The assistant attorney general, Jorge Alberto Rodriguez, says he shouldn’t be faulted for seeking dismissal of the remaining claim in a health care worker’s bias lawsuit less than two weeks before the scheduled trial date. Rodriguez sought dismissal based on a failure to exhaust administrative remedies; the judge said the issue should have been raised sooner.

President Joe Biden nominated Rodriguez to the U.S. District Court for the Northern District of New York in July to fill the seat that would be vacated when U.S. District Judge David N. Hurd took senior status.

But Hurd rescinded his decision because of fears that Rodriguez would not sit in the courthouse in Utica, New York. Hurd stuck to his decision, even after receiving assurances that this replacement would indeed sit in Utica.

Rodriguez’s nomination will expire at the end of the year, according to the Albany Times Union, which covered the sanctions litigation.

Rodriguez’s potential sanctions stems from litigation involving health care worker Mario Zaja, who was fired in December 2018 by SUNY Upstate Medical University/Upstate Healthcare Center. Rodriguez sought dismissal of Zaja’s claim Nov. 3 because the fired worker didn’t file his complaint with the Equal Employment Opportunity Commission in time.

U.S. District Judge Mae D’Agostino of the Northern District of New York granted the dismissal but said in a Nov. 9 show-cause order Rodriguez shouldn’t have waited so long.
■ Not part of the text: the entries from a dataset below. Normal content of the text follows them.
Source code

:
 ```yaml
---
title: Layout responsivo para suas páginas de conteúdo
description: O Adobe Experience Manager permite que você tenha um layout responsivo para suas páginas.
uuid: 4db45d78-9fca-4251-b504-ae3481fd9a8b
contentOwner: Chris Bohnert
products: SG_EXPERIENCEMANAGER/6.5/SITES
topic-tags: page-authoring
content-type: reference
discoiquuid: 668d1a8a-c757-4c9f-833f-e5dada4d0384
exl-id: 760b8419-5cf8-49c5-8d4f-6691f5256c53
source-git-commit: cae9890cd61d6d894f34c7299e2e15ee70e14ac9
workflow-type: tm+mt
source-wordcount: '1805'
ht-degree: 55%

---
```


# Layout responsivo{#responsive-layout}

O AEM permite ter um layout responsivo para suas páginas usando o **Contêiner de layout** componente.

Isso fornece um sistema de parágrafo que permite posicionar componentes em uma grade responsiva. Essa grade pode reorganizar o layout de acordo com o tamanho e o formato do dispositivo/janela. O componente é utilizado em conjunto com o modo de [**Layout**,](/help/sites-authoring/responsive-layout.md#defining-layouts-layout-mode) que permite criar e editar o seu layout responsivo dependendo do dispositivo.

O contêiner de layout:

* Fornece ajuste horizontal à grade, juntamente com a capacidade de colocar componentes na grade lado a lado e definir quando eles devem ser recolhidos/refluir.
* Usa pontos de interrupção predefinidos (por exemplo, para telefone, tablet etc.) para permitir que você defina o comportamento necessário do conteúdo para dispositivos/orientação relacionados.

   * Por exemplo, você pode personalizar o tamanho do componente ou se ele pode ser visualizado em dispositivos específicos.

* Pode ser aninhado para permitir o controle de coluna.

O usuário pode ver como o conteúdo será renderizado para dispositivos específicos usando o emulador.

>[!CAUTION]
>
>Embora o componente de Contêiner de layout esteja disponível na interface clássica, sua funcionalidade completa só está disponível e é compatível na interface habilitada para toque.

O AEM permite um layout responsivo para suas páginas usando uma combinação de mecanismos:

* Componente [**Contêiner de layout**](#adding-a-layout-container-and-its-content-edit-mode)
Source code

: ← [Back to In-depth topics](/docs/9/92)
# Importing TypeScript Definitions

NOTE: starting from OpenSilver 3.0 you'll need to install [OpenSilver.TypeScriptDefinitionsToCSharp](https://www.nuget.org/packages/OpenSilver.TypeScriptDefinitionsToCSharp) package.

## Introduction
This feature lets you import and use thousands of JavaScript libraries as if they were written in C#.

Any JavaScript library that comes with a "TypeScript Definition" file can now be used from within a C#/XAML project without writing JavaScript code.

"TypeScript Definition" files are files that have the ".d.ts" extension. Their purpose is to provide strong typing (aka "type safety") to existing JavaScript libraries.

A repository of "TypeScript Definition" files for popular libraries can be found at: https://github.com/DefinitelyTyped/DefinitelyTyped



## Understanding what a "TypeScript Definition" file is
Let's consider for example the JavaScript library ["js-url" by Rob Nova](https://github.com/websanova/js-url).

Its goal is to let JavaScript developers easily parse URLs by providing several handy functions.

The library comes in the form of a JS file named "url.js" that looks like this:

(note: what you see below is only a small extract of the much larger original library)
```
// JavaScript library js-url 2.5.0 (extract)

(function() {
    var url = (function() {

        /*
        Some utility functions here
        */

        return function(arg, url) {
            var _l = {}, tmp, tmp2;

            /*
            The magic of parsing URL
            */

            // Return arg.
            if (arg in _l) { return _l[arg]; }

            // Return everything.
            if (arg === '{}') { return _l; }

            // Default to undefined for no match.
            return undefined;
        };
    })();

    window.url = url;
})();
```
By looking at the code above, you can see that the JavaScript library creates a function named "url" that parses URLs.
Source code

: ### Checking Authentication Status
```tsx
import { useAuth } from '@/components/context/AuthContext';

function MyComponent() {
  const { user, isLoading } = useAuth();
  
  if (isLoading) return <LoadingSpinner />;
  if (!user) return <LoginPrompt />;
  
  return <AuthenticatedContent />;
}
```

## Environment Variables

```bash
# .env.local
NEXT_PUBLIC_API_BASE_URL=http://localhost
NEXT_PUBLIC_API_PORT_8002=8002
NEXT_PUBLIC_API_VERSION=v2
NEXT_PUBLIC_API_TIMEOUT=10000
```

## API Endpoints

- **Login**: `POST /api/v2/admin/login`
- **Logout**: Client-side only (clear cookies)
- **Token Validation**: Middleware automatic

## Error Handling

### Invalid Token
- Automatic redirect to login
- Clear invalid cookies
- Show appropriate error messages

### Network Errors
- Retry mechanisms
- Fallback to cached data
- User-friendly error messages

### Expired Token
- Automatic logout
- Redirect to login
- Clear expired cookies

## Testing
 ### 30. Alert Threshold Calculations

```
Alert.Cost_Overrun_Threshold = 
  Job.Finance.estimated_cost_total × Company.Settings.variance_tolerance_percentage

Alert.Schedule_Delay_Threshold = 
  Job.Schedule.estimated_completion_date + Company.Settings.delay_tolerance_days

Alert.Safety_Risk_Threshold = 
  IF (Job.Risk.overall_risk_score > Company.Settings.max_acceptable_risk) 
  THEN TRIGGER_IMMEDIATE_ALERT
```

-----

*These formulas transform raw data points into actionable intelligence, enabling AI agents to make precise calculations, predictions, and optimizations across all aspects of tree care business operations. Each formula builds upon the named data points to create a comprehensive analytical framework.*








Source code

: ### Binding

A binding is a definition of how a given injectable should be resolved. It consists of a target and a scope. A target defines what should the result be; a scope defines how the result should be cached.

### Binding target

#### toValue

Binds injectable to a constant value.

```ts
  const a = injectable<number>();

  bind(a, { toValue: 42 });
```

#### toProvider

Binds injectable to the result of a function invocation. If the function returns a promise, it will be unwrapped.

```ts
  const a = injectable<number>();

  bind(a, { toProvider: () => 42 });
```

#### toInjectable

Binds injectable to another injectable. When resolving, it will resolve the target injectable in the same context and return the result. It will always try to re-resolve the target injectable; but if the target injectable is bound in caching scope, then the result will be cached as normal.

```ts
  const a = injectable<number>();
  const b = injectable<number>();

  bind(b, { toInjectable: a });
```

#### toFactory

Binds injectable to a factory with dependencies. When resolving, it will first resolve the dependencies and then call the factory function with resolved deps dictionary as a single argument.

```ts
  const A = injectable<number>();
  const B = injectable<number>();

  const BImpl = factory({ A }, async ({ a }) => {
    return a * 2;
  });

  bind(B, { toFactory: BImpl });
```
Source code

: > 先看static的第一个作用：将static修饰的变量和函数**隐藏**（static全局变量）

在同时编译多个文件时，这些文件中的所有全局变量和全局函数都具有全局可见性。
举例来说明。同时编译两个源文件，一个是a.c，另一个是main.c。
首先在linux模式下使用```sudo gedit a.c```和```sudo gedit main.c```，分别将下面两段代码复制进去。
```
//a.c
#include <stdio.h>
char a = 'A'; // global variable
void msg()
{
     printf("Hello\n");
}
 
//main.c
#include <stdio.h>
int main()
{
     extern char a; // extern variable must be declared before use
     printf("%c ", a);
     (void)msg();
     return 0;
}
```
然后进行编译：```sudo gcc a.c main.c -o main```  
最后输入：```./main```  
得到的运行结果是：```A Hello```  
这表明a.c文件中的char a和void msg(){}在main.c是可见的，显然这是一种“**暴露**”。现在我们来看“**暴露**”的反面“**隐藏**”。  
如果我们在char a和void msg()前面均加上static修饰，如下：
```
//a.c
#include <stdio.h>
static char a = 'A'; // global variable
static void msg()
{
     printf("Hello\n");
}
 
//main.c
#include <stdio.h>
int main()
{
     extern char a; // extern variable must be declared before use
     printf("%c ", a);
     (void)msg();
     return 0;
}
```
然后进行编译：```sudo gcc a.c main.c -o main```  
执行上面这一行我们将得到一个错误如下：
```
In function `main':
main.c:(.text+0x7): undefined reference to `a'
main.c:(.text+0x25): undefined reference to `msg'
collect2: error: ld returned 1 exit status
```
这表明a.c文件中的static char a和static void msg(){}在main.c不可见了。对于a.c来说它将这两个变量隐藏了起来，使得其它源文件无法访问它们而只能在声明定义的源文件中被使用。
D’Agostino said Rodriguez was responsible for “countless hours wasted” while representing SUNY Upstate Medical University/Upstate Healthcare Center against a civil rights suit.

“This case began over two years ago, and AAG Jorge A. Rodriguez has been representing defendant for more than two years,” D’Agostino wrote.

“By failing to file a motion on this dispositive issue earlier, the attorney general’s office not only wasted their own time and resources but also wasted plaintiff’s counsel’s time and resources and this court’s time and resources,” D’Agostino wrote.

The New York attorney general’s office responded Nov. 22 that it didn’t include the exhaustion argument earlier because the date that the claim accrued was in dispute. The office also relied on “unequivocal representations” in the suit that it met all conditions needed to sue, the response said.

In addition, the defense did not at any point receive a copy of the EEOC charge filed by the plaintiff, Rodriguez said in a declaration submitted with his office’s response.

After D’Agostino dismissed other discrimination claims by the plaintiff, it became clear that there was only one remaining claim of retaliation, and the plaintiff did not file a claim with the EEOC within the required 300-day window, Rodriguez said in his declaration.

D’Agostino hadn’t issued a decision on sanctions by Nov. 28.